Por: Diana Pérez

El 2021 comienza con un enero “negro” para el sector empresarial que en el mes de diciembre venía presentando una leve mejoría a causa del impacto negativo dejado por las cuarentenas, los toques de queda y demás medidas para afrontar el paso de la pandemia en el 2020, año en el que cerraron más de 54.000 empresas solamente en Bogotá y qué de acuerdo con la Cámara de Comercio de esta ciudad, la creación de empresas disminuyó un 12%, siendo ésta, la cifra más alta en los últimos 10 años.

Pese a los malos resultados del 2020, el empuje del empresario y la expectativa del consumidor eran optimistas para el 2021. Según la última encuesta de pulso empresarial realizada por el DANE con el apoyo del Banco Mundial y publicada el pasado 20 de enero, el 39.9% del total de las empresas sostuvo en diciembre de 2020 que, esperaba un aumento de sus ingresos en los próximos tres meses, expectativa que se verá reducida con la llegada de la segunda ola de contagios y con la implementación de medidas restrictivas. Esto implica una mayor crisis a los empresarios que asumieron gastos en contratación de personal y créditos para retomar nuevamente sus actividades, situación que sin duda incrementará las pérdidas a varios sectores de la economía. Nadie preveía medidas tan restrictivas comenzando el año y que a juicio del Director de Fedesarrollo Luis Fernando Mejía, puede generarle a la economía una pérdida de 8 a 12 billones de pesos.

 

El desespero empresarial está llegando al límite con los cierres al comercio y la industria, afectando no sólo el crecimiento de la economía, sino deteniendo la generación de empleo. Recordemos que al cierre del año 2020 la tasa de desempleo se encontraba en el 13.3% y para nadie es un secreto que el sector empresarial y productivo son el motor de la economía que ayuda a la reactivación y la generación de empleo, tal y como se corrobora con las cifras del DANE y la firma Raddar, cuando señalan que el sector privado genera el 95.8% del empleo en Bogotá y más del 80% a nivel nacional respectivamente.

El panorama no es fácil y aunque reconozco que la salud es prioridad, la economía también lo es. Si las medidas restrictivas continúan, la carga en el gasto del gobierno será mayor, ya que deberán generarse más subsidios para la empresa, flexibilizar impuestos y crear programas de salvamento que conllevarían el incremento en la deuda.
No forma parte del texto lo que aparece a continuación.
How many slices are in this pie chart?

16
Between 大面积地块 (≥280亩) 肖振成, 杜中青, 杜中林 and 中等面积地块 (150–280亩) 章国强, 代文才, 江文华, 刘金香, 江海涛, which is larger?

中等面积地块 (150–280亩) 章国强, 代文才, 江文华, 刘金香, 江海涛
No queremos un Gobierno paternalista, el empresario perfectamente puede salir adelante, siempre y cuando le permitan desarrollar su actividad con el cumplimiento de las medidas de bioseguridad exigidas por las autoridades. 
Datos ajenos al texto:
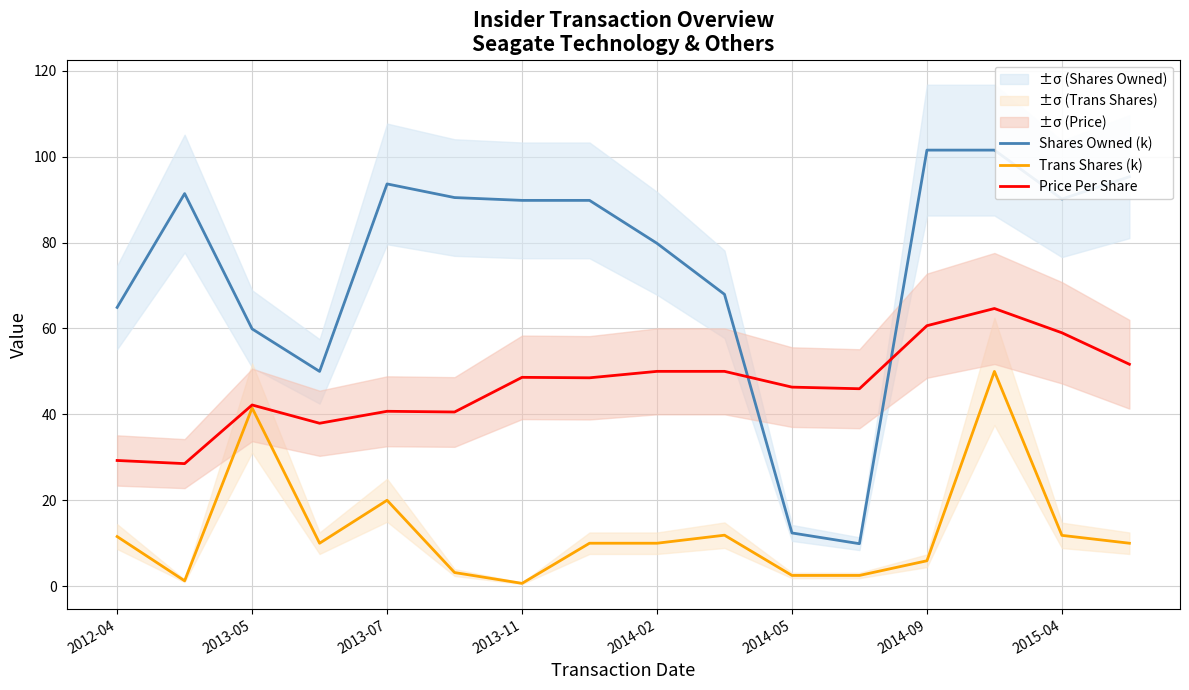

What is the label of the 1st point from the left?

2012-04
La experiencia que nos dejó el 2020, debió servir para afrontar de mejor manera la llegada del segundo pico de contagio, sin embargo, retrocedimos en el tiempo tomando las mismas medidas que afectaron tanto la economía y que a hoy, pareciera no tener un resultado favorable en la disminución de contagios pero si, en el bolsillo del empresario, y más cuando muchas de esas medidas fueron impuestas de manera apresurada, sin ser concertadas con el sector privado. Debemos evitar más cierres de empresas, más despidos y más crisis económica si queremos lograr un crecimiento del 4.6% según lo proyectado por el Banco de la República para el 2021 y reducir la tasa de desempleo, razón por la cual, es necesario que las autoridades nacionales y locales reconsideren algunas restricciones al sector productivo y comercial que está tratando de sobrevivir, permitir su operación de manera biosegura para recuperar lo perdido en el 2020 y dinamizar la economía en los próximos meses. 

Bien decía Churchill “Algunas personas consideran la empresa privada como un tigre depredador que debe ser fusilado. Otros la ven como una vaca que se puede ordeñar. No muchas personas la ven como un caballo sano, tirando de un carro robusto”.